SAN FRANCISCO Facebook said Monday it would restore sharing and viewing of news links in Australia as it gained more time to negotiate a proposed law that would require it to pay for the news content displayed on its website. saj.
The social network had blocked news links in Australia last week as the new law was about to pass. The legislation includes a code of conduct that will allow media companies to shop individually or collectively on digital platforms over the value of their news content.
Facebook had strongly opposed the code, which would curb its power and increase its spending on content, as well as set a precedent for other governments to follow. The company had argued that the news would not apply to the hassle in Australia if the bill becomes law.
But on Monday, Facebook returned to the negotiating table after the Australian government granted some small concessions. Under some changes to the code, Facebook would have more time to terminate deals with publishers so that it would not be forced to make payments immediately. The changes also suggested that if digital platforms had contributed significantly to the Australian news industry, companies could have avoided the code altogether, at least for now.
In return, Facebook agreed to restore news links and articles to Australian users in the coming days, according to a statement from Josh Frydenberg, Australia’s treasurer, and Paul Fletcher, communications, infrastructure, cities and arts minister.
Campbell Brown, Facebook vice president of global news partnerships, said in a statement that the social network is bringing news back to Australia as the government has clarified that we will retain the ability to decide if news appears on Facebook so that we do not automatically submit to a forced negotiation.
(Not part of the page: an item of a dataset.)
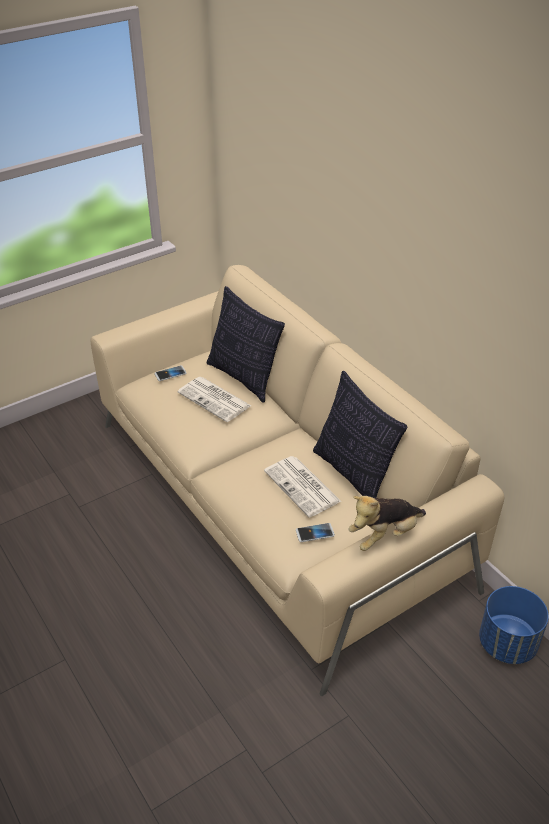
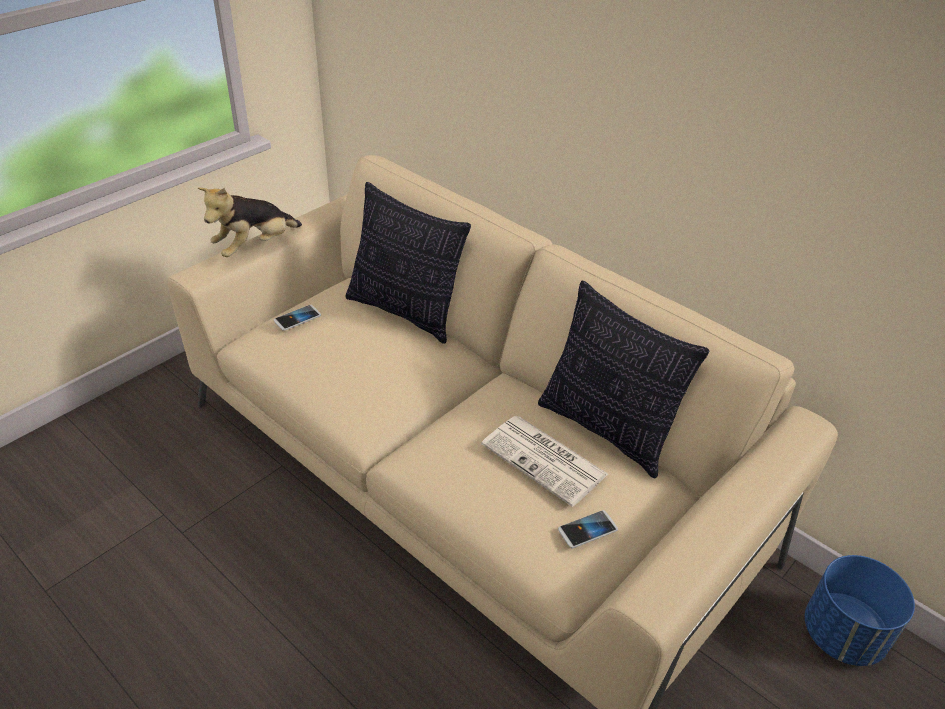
camera: 15 degrees left, 0 degrees up
(215, 399) = (375, 347): newspaper -> none
(384, 535) = (711, 521): plush toy -> plush toy (255, 247)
The changes offer a break for both Facebook and the Australian government, which have been in a stalemate over the proposed bill for months. These tensions came to a head last week when Facebook disrupted news sharing in the country, causing disruption and confusion for millions of Australians.
Links to news articles were blocked, along with Facebook pages for Australian government agencies, health departments and emergency services. Users were upset when a flood of fake or deceptive sites filled the information gap, spreading false theories about the dangers of 5G wireless technology and false claims about Covid-19 vaccines.
In just a few days, we saw the damage the news brought out can cause, said Sree Sreenivasan, a professor at the Stony Brook School of Communication and Journalism. Misinformation and misinformation, already a platform problem, rushed to fill the vacuum.
The dispute between Australia and Facebook dates back to when the Australian Competition and Consumer Commission, the country’s main competition authority, began drafting a bill last year. Australian officials have said the main purpose of the bills was to create conditions for agreements between the platforms and publishers, which have been at odds for years over the value of journalism and whether each party should be paid by the other.
Google and Facebook, which are accustomed to not paying primarily for news content, both rejected the proposed legislation. In August, Facebook said it would do so block users and news organizations in Australia by sharing local and international news on her social network and Instagram if the bill would move forward. Last month, Google also threatened to make its search engine unavailable in Australia if the government passed legislation.
But in recent weeks, Google started great deals with media companies like Reuters, The Financial Times and Rupert Murdochs News Corp.
In contrast, Facebook was held firm against the proposed legislation. This is because the code contained terms such as final arbitration, which would give an independent arbitrator the power to set the price for news content if a publisher and digital platform could not agree on a payment.
Facebook has repeatedly argued that the law takes the value proposition back because it has said it’s the one who gives value to news publishers by sending traffic to media websites, which can then be monetized with ads.
But supporters of the law have said the final arbitration which is used for contract disputes between players and Major League Baseball in the United States provides the necessary leverage when one party is strong enough to avoid negotiations if it chooses.
The key is, and remains, the mandatory arbitration clause, said Johan Lidberg, a media professor at Monash University. This must be maintained; without it the code would be toothless.
The proposed law also opens up the potential for a long range of publishers to demand payment. Any news publisher with more than A $ 150,000 in annual revenue can apply to register as a party to the code, giving it the option of forcing a company like Facebook into a bargain.
The law would also give great discretion to the federal treasury. Mr. Frydenberg would have the power to determine which companies should negotiate under the provisions of the codes, also deciding which media companies were able to register. Facebook and Google have intended to avoid this definition.
With the new changes, Australian officials seem to have given Facebook more time to produce the kinds of deals Google has already made, while continuing to hold the final arbitrage hammer over the heads of businesses. Facebook remembers that he can still eliminate news from his platform to potentially avoid a negotiation.
In its statement, the government argued that the changes would strengthen the hand of regional and small publishers in getting the right reward for using their content from digital platforms.
But if the government agrees not to make Facebook the subject of the code because it concludes enough deals with major media companies, smaller publishers may be left out.
For young publishers and freelance journalists who have become dependent on Facebook to spread their news, it will be a great relief that the wiretapping is back again, said Marcus Strom, president of the Australian Union of Journalists. But they will stand at the mercy of Facebook and Google, who are seeking to avoid mandatory regulation and will instead choose which media companies reach agreements with.
Mike Isaac reported from San Francisco and Damien Cave from Sydney, Australia.